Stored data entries

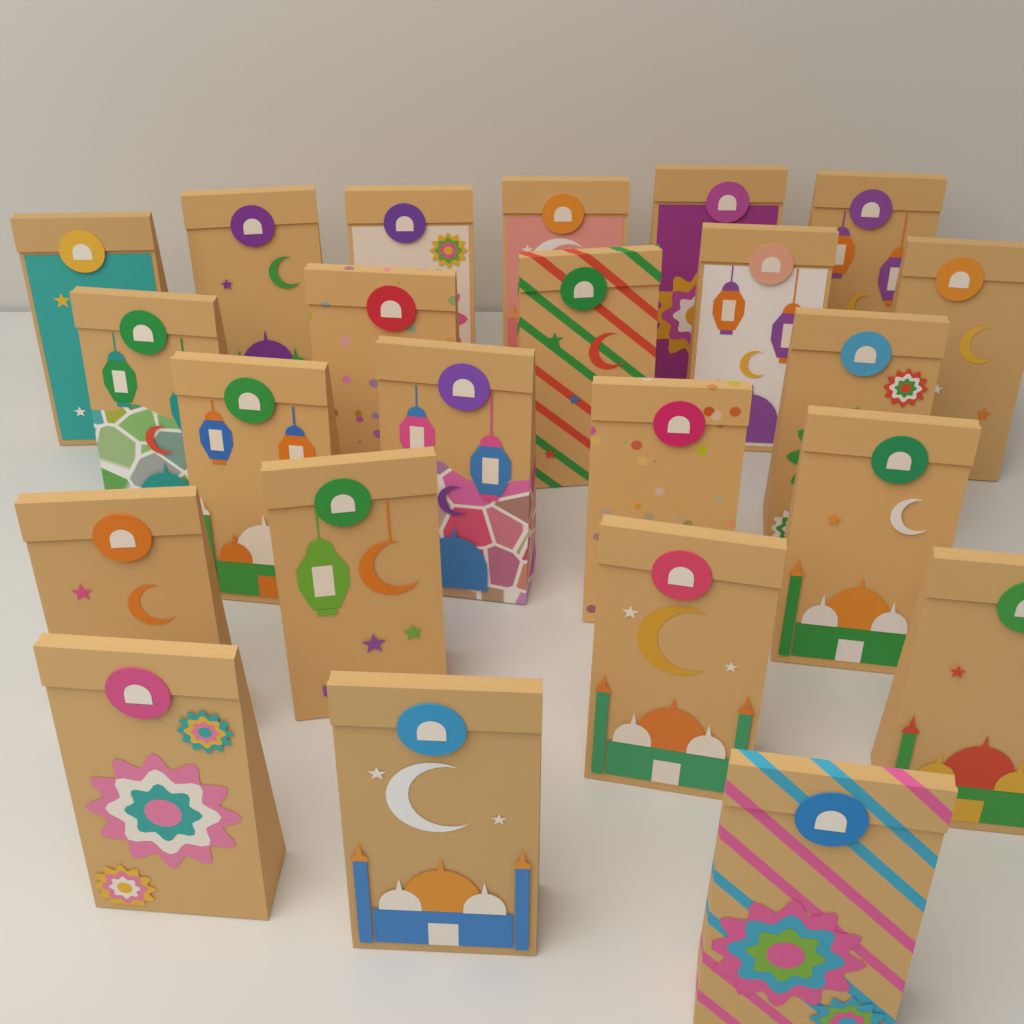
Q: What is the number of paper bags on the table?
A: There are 23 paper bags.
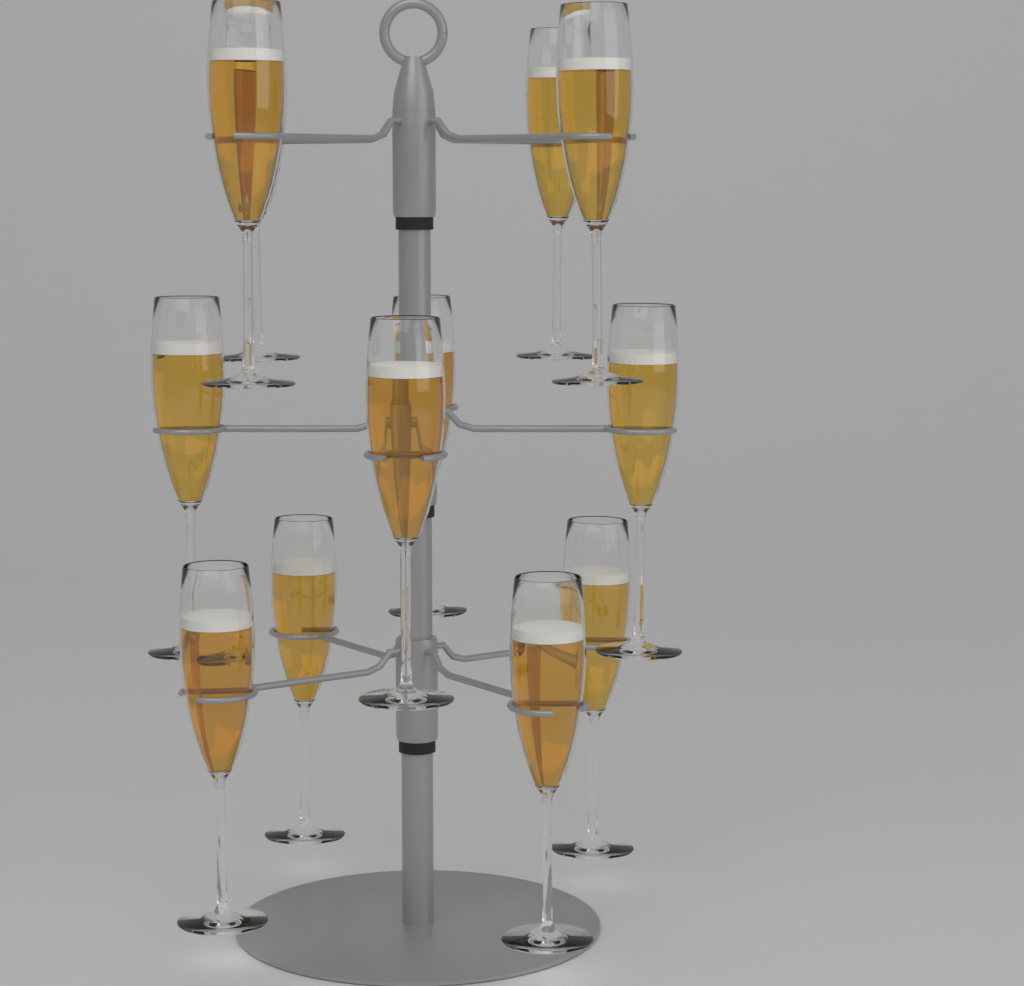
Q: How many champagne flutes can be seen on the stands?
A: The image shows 12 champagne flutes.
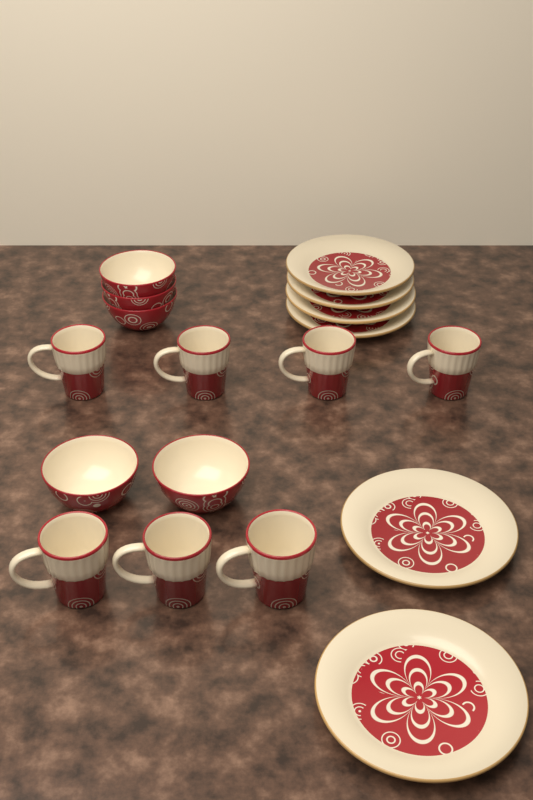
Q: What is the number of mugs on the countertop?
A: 7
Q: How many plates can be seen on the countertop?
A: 6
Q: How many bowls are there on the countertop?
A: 5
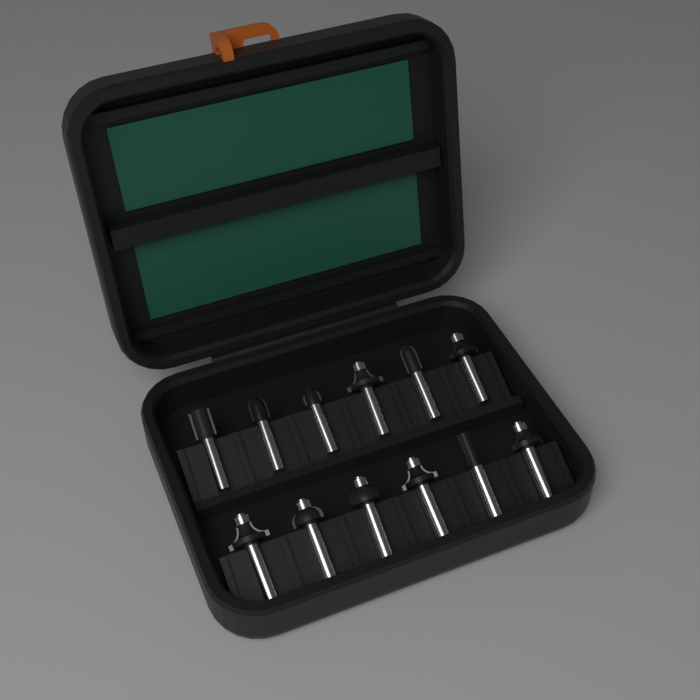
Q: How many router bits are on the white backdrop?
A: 12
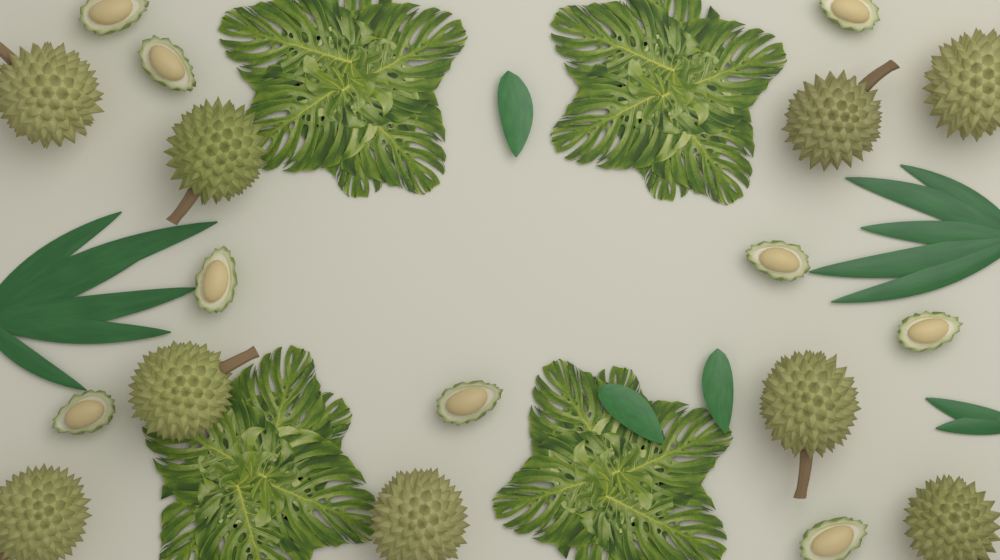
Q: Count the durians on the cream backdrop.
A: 9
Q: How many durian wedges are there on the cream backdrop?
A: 9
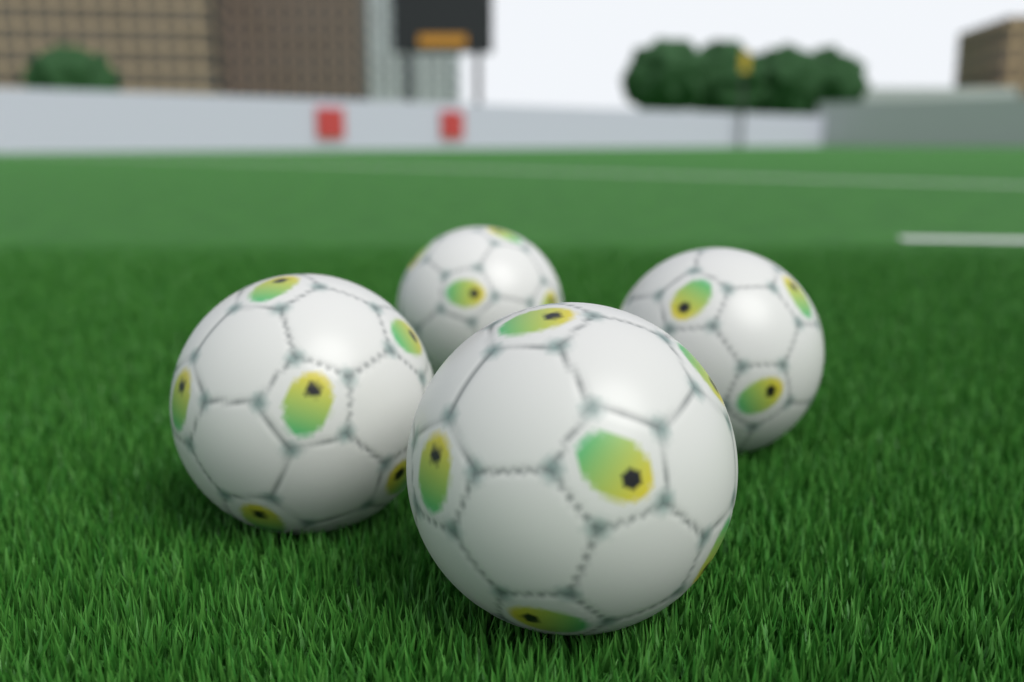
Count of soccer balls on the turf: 4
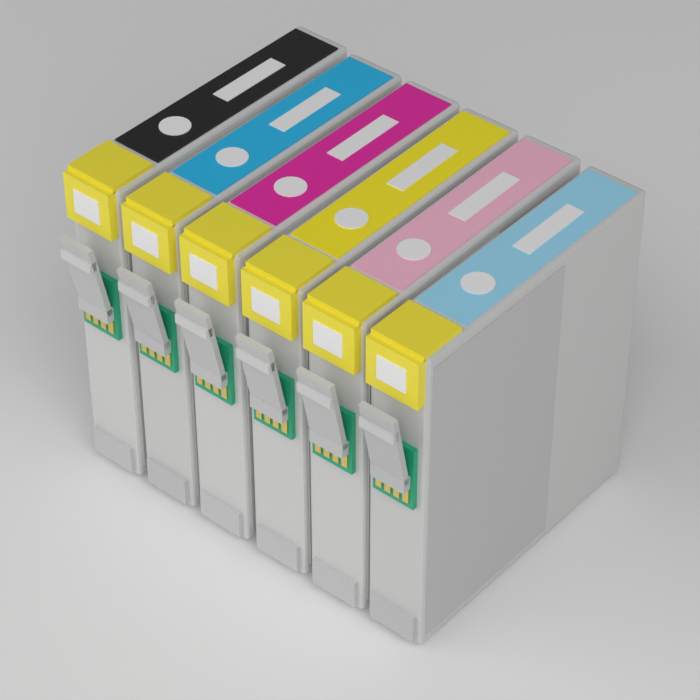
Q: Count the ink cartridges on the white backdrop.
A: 6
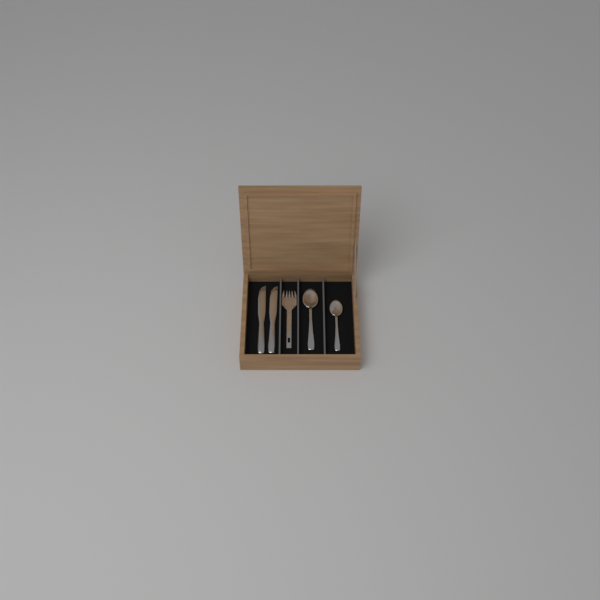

> Work to be completed:
Please retype every one of the records above word for word, leaving the pictures out.

> Result for this task:
Q: What is the number of paper bags on the table?
A: There are 23 paper bags.
Q: How many champagne flutes can be seen on the stands?
A: The image shows 12 champagne flutes.
Q: What is the number of mugs on the countertop?
A: 7
Q: How many plates can be seen on the countertop?
A: 6
Q: How many bowls are there on the countertop?
A: 5
Q: How many router bits are on the white backdrop?
A: 12
Q: Count the durians on the cream backdrop.
A: 9
Q: How many durian wedges are there on the cream backdrop?
A: 9
Count of soccer balls on the turf: 4
Q: Count the ink cartridges on the white backdrop.
A: 6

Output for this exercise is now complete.